Characterization of plasmonic GBFs. TEM (a, c) and SEM (b, d) images of GBFs. (e) Vials containing the GBFs prepared at different time points (i, 0.5; ii, 1; iii, 2; iv, 5; v, 60; vi, 90 min) and (f) the corresponding UV–vis–NIR absorbance spectra. Scale bar, 100 nm.

Figure 2

TEM images of the growth patterns of GBFs in the liquid–liquid–gas triphase interface system. A redox reaction occurs along the liquid–liquid–gas triphase interface of the outward flange bubbles (a–d); a redox reaction occurs along the liquid–liquid–gas triphase interface of the concave bubbles (e–h). Scale bar, 100 nm.

Figure 3

Photothermal conversion and photoacoustic properties of GBFs. NIR laser-induced heat generation of aqueous solution of GBFs (a) with the same laser power density of 1 W/cm² and different ODs at 808 nm and (b) with the same OD_808 nm value of 0.5 and irradiated at different laser power densities. (c) Temperature elevation of the aqueous solutions of GNRs and GBFs exposed to an 808 nm laser (OD_808 nm = 1, 1 W/cm²) as a function of irradiation time. The irradiation lasted for 5 min, and then the laser was turned off. Pure water was used as a negative control. (d) PA signals of GBFs, GNRs, and gold nanostars (GNSs) as a function of OD. (e) PA images of GBFs at different OD_808 nm values.

Figure 4

In vitro cell experiments. (a) Calcein AM and PI costaining of the 4T1 cells without and with incubation with GBFs (100 μg/mL) for 4 h before exposure to an 808 nm laser at different power densities. (b) Relative viabilities of the 4T1, Hela, SCC7, and CHO cells after incubation with GBFs for 24 h. (c) Relative viabilities of the 4T1 cells after GBF-induced photothermal therapy at different laser power densities. Error bars were based on the standard deviations of five parallel samples.

Figure 5

In vivo photothermal and PA imaging. (a) Thermal images of 4T1 tumor mice with GBF injection and exposure to an 808 nm laser.
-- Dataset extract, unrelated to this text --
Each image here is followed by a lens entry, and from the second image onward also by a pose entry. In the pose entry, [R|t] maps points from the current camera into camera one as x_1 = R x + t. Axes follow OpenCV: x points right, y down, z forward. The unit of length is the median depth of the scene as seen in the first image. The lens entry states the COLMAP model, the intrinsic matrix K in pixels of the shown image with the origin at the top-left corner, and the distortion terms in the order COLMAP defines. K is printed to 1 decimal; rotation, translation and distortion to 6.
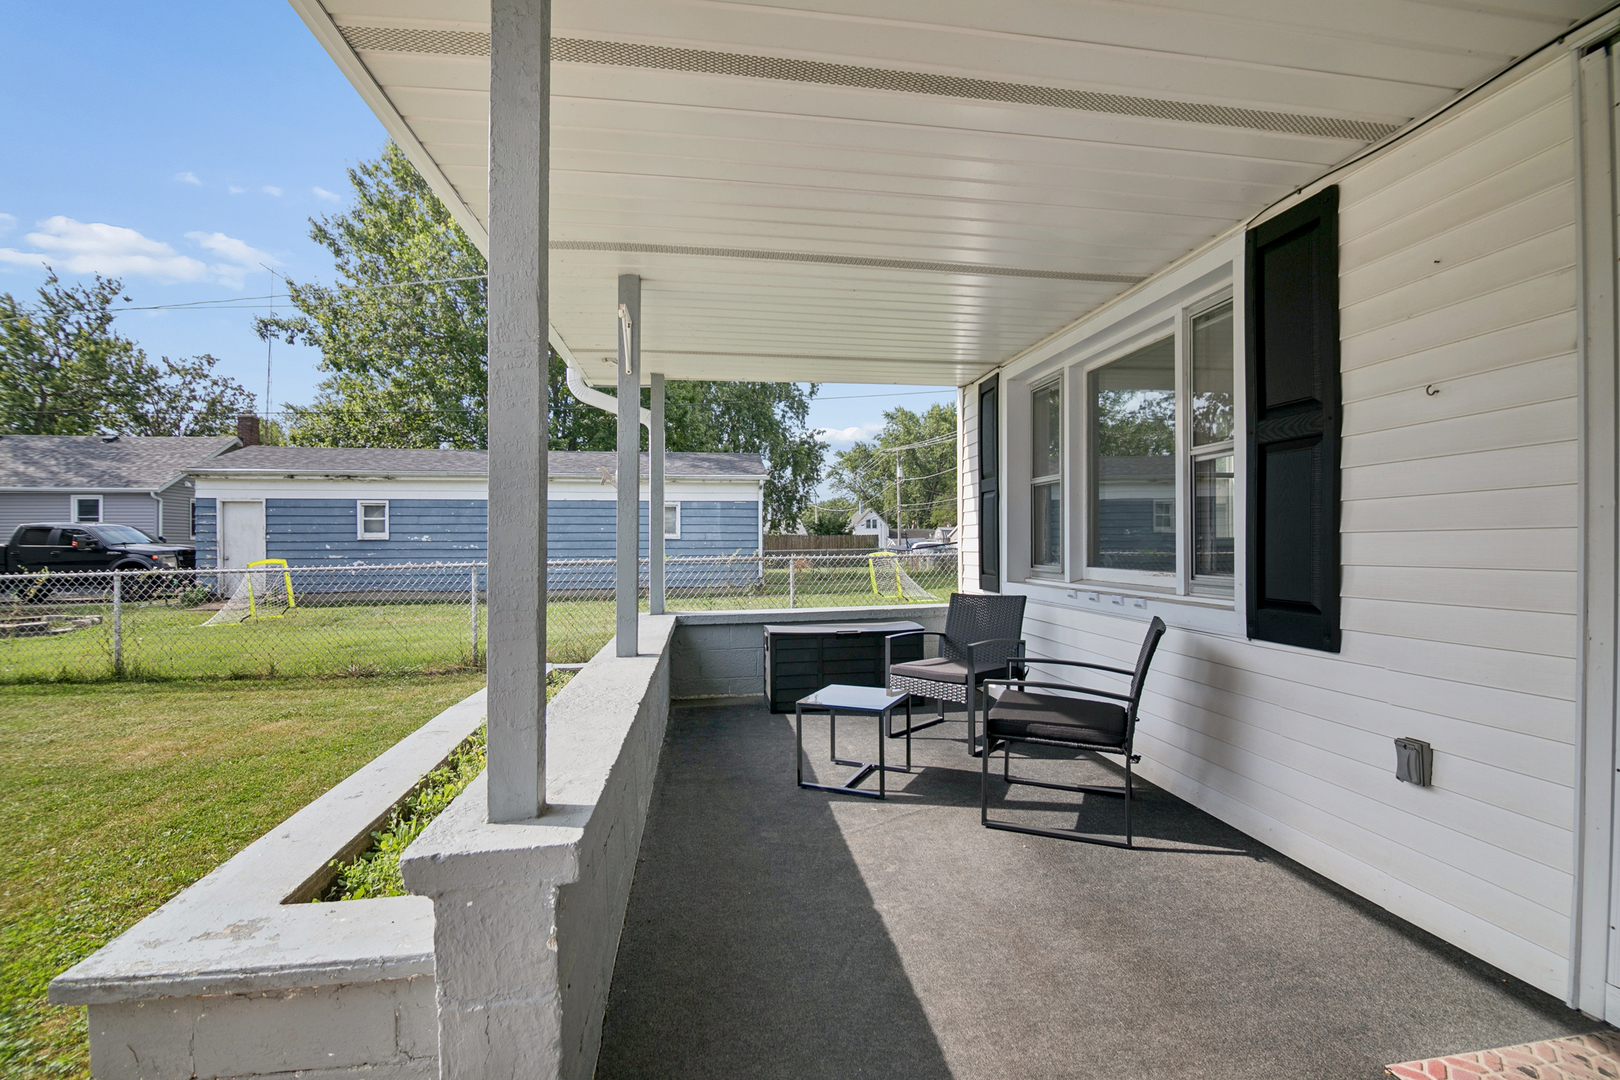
lens RADIAL K [[725.7, 0, 813.3], [0, 725.7, 539.0], [0, 0, 1]] dist [-0.005002, -0.008615]
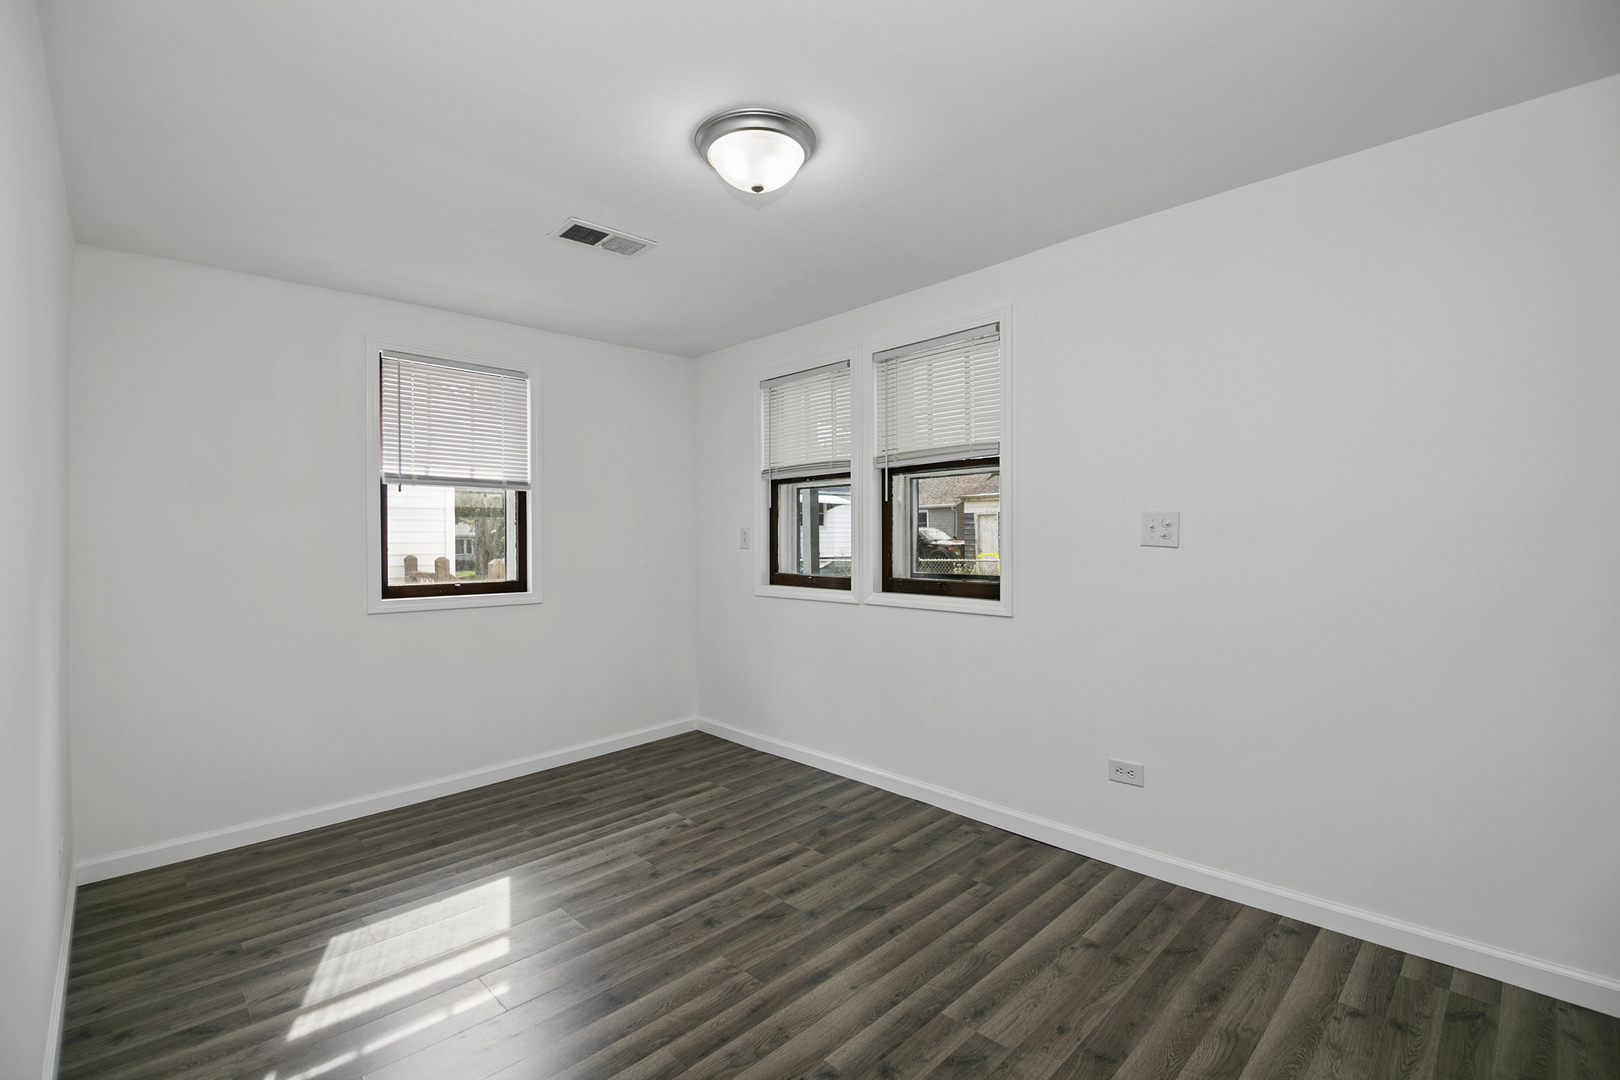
lens RADIAL K [[725.7, 0, 815.5], [0, 725.7, 537.8], [0, 0, 1]] dist [-0.005002, -0.008615]
pose [[0.580511, 0.000043, -0.814252, 0.274612], [0.004820, 0.999982, 0.003490, -0.007623], [0.814238, -0.005951, 0.580501, -0.222757]]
As a control, thermal images of mice with PBS injection and exposure to an 808 nm laser at the power density of 1 W/cm² were taken. (b) 2D ultrasonic (US) and PA images and 3D PA images of tumor tissues pre- and post-injection of GBFs (white arrow, needle; red arrow, GBFs). (c) Heat curves of 4T1 tumors upon laser irradiation as a function of irradiation time. (d) Time-lapse PA signal change followed by intratumoral injection of GBFs. (e) PA spectra of GBFs after injection.

Figure 6

In vivo PTT. (a) Relative 4T1 tumor volume after various treatments. Tumor volumes were normalized to their initial sizes. Error bar, standard deviation of 5–7 mice. *P < 0.01. (b) Survival curves of the 4T1 tumor mice after various treatments. GBF-injected mice after PTT treatment showed complete tumor regression and 100% survival over 40 days. (c) Photographs of the 4T1 tumor mice on different days after the GBF treatment. (d) Hematoxylin and eosin (HE) staining of tumor sections collected from different treatment groups of mice at day 1.